Journal du Jeudi N°1284 du 28 avril au 3 mai 2016


Continuité de l'Administration burkinabè: quid de la loi sur le plastique?

La loi portant interdiction de la production, de l’importation, de la commercialisation et de la distribution des emballages et sachets plastiques non biodégradables a suscité beaucoup d’espoir dans le cadre de la lutte pour la sauvegarde de l’environnement.

L’on se rappelle qu’elle a été initiée sous le règne de Blaise Compaoré et avait déjà fait l’objet d’un vote à l’unanimité le 20 mai 2014 au niveau de l’hémicycle.
 Cette caution parlementaire obtenue, le ministère en charge de  l’Environnement avait décidé de la mettre en application à partir du 21 février 2015. Les balises étaient donc posées pour faire entrer cette loi en vigueur afin de sauver l’écosystème burkinabè du désastre écologique. Cette loi est entrée effectivement en vigueur sous la Transition, mais au-delà du juridisme, rien de concret n’a été fait pour son application effective jusque-là. La preuve, l’importation, la commercialisation et la distribution des emballages et sachets plastiques non biodégradables continuent sur tout le territoire national sans qu’aucune autorité publique ne s’en émeuve.
La réalité telle qu’elle s’offre à voir sur le terrain apporte naturellement de l’eau au moulin de ceux qui affichaient leur scepticisme par rapport à l’application de cette loi, pourtant opportune, pour conjurer le danger que court notre nature. A partir de la date butoir du 21 février 2015, non seulement des dispositions douanières devraient être incessamment prises pour empêcher toute entrée frauduleuse ou non de sachets et emballages plastiques non biodégradables, mais encore  concomitamment à l’intérieur du pays, des équipes de contrôle devraient être constituées pour constater de visu le respect de la dite loi chez d’anciens détenteurs et prendre les mesures indiquées en la matière.
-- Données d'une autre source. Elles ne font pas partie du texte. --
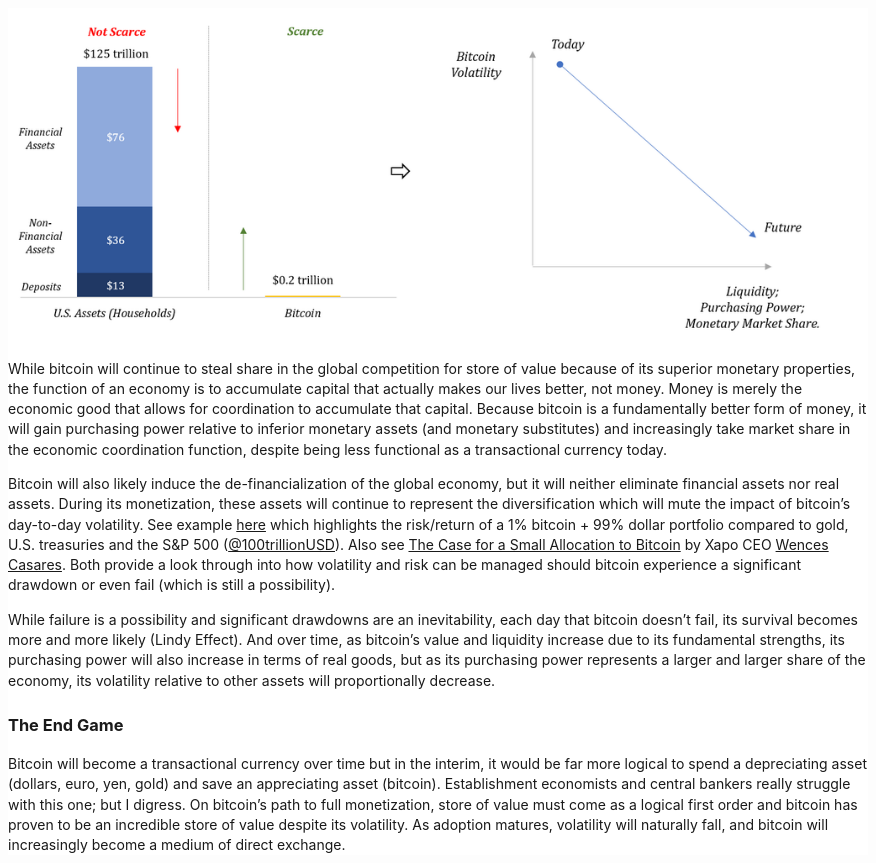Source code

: ![Portfolio-allocation](../images/gradually_then_suddenly_3-6.png)

While bitcoin will continue to steal share in the global competition for store of value because of its superior monetary properties, the function of an economy is to accumulate capital that actually makes our lives better, not money. Money is merely the economic good that allows for coordination to accumulate that capital. Because bitcoin is a fundamentally better form of money, it will gain purchasing power relative to inferior monetary assets (and monetary substitutes) and increasingly take market share in the economic coordination function, despite being less functional as a transactional currency today.

Bitcoin will also likely induce the de-financialization of the global economy, but it will neither eliminate financial assets nor real assets. During its monetization, these assets will continue to represent the diversification which will mute the impact of bitcoin’s day-to-day volatility. See example [here](https://twitter.com/100trillionUSD/status/1138457543741714432?s=20) which highlights the risk/return of a 1% bitcoin + 99% dollar portfolio compared to gold, U.S. treasuries and the S&P 500 ([@100trillionUSD](https://twitter.com/100trillionUSD)). Also see [The Case for a Small Allocation to Bitcoin](https://www.kanaandkatana.com/valuation-depot-contents/2019/4/11/the-case-for-a-small-allocation-to-bitcoin) by Xapo CEO [Wences Casares](https://twitter.com/wences). Both provide a look through into how volatility and risk can be managed should bitcoin experience a significant drawdown or even fail (which is still a possibility).

While failure is a possibility and significant drawdowns are an inevitability, each day that bitcoin doesn’t fail, its survival becomes more and more likely (Lindy Effect). And over time, as bitcoin’s value and liquidity increase due to its fundamental strengths, its purchasing power will also increase in terms of real goods, but as its purchasing power represents a larger and larger share of the economy, its volatility relative to other assets will proportionally decrease.

### The End Game

Bitcoin will become a transactional currency over time but in the interim, it would be far more logical to spend a depreciating asset (dollars, euro, yen, gold) and save an appreciating asset (bitcoin). Establishment economists and central bankers really struggle with this one; but I digress. On bitcoin’s path to full monetization, store of value must come as a logical first order and bitcoin has proven to be an incredible store of value despite its volatility. As adoption matures, volatility will naturally fall, and bitcoin will increasingly become a medium of direct exchange.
Les contrevenants selon la loi encouraient des peines d’emprisonnement de trois mois à cinq ans et/ou d’une amende de 100 000 F CFA à 10 000 000 F CFA. Cependant comme il est loisible de le constater, son entrée en vigueur depuis la transition jusqu’à maintenant n’aura servi à rien de concret. Pire, les autorités actuelles, qui jouissent d’une meilleure légitimité et légalité pour veiller à l’application de cette loi combien salutaire, sont muettes comme des carpes. Pendant ce temps, le péril continue...
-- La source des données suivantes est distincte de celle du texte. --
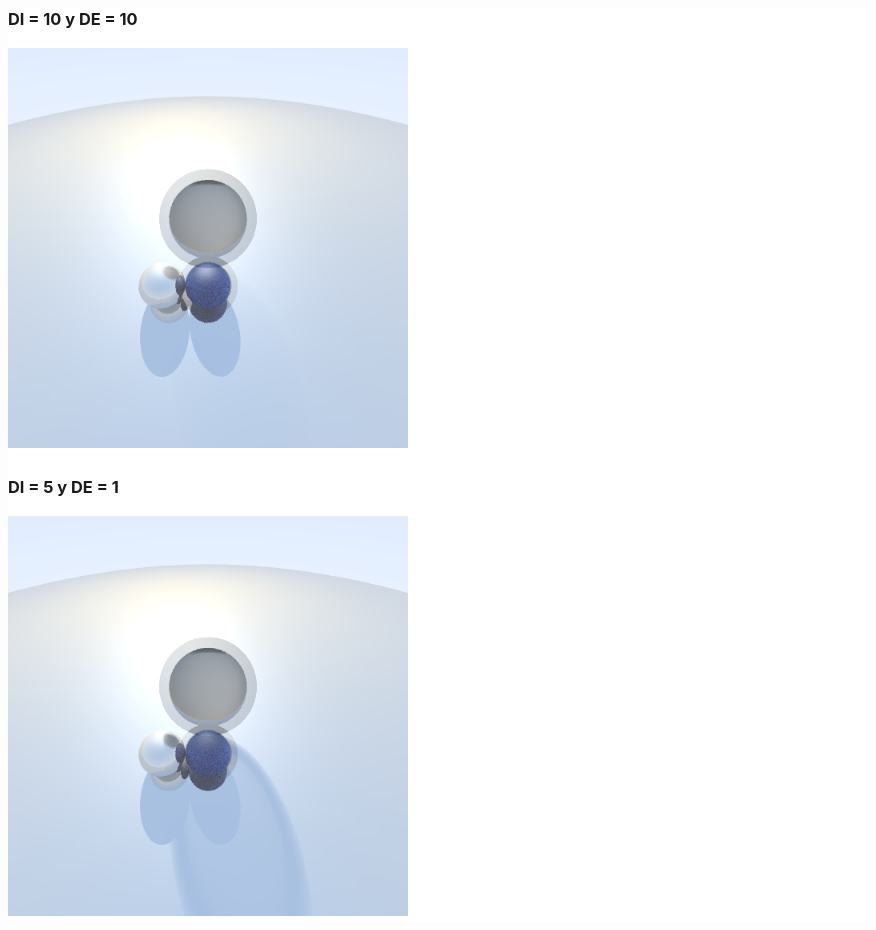 ### DI = 10 y DE = 10

<img src="images/E10I10.png" width="400">

### DI = 5 y DE = 1

<img src="images/E1I5.png" width="400">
C’est comme si l’on a pris la loi juste pour la  prendre. Il n’y a aucune volonté affichée pour la mettre en œuvre afin que l’objectif de sauvegarde de la nature soit vraiment atteint. Certes, l’on peut épiloguer sur l’analphabétisme de la population dans sa grande majorité qui ne comprend pas toujours les enjeux de la mesure et qui ne manque pas de méthodes de contournement ou de fraude pour continuer l’usage de cette matière jugée pourtant très nocive pour l’environnement et la vie sur terre. Mais, il est difficile de comprendre et d’admettre que les initiateurs de la loi n’aient pas pensé à ses tenants et à ses aboutissants de façon complète. En tout état de cause, les difficultés sociologiques devraient être surmontées afin d’aboutir à une application cohérente pour le bien-être de tous.  Des sensibilisations à l’endroit des importateurs et des usagers avaient été annoncées. Mais pourquoi depuis l’on n’en parle plus ? Et puis, la loi est en vigueur depuis plus d’une année.On peut donc se demander pourquoi depuis cette entrée en application les importations de sachets en plastique se poursuivent toujours.
Les nouvelles devront rapidement songer à trouver une solution à cette discontinuité qui remet en cause l’Etat de droit et la participation citoyenne à la construction d’un espace de vie saine.